* [TASK BRIEF]
Please reproduce all of the data exactly as it appears, but skip the pictures.

(Beginning of SOURCE DATA)

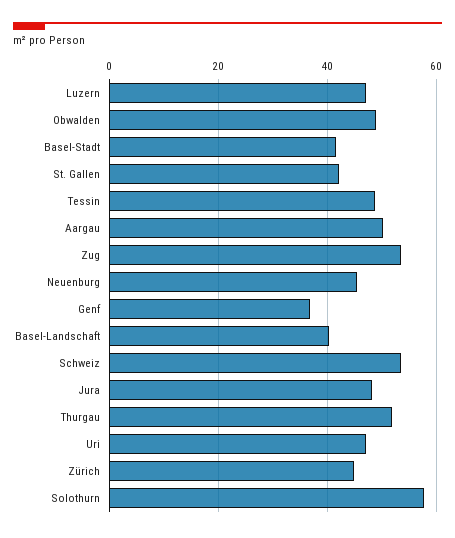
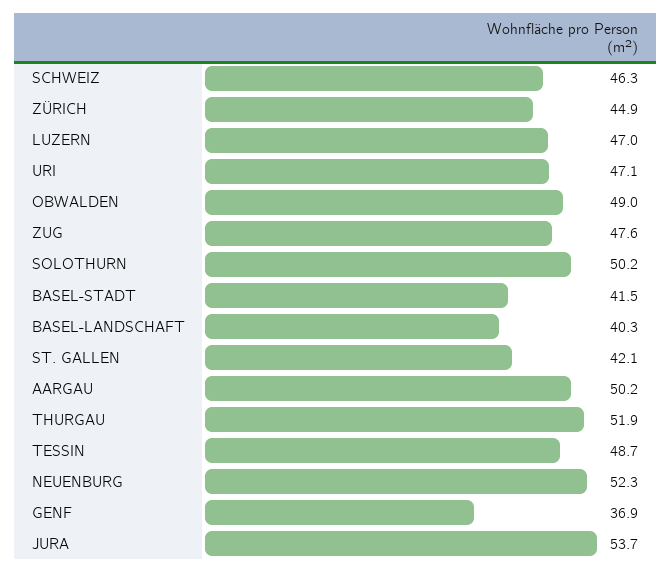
Zug: 54 -> 47.6
Neuenburg: 46 -> 52.3
Schweiz: 54 -> 46.3
Jura: 48 -> 53.7
Solothurn: 58 -> 50.2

(End of SOURCE DATA)

* [TASK SOLUTION]
Zug: 54 -> 47.6
Neuenburg: 46 -> 52.3
Schweiz: 54 -> 46.3
Jura: 48 -> 53.7
Solothurn: 58 -> 50.2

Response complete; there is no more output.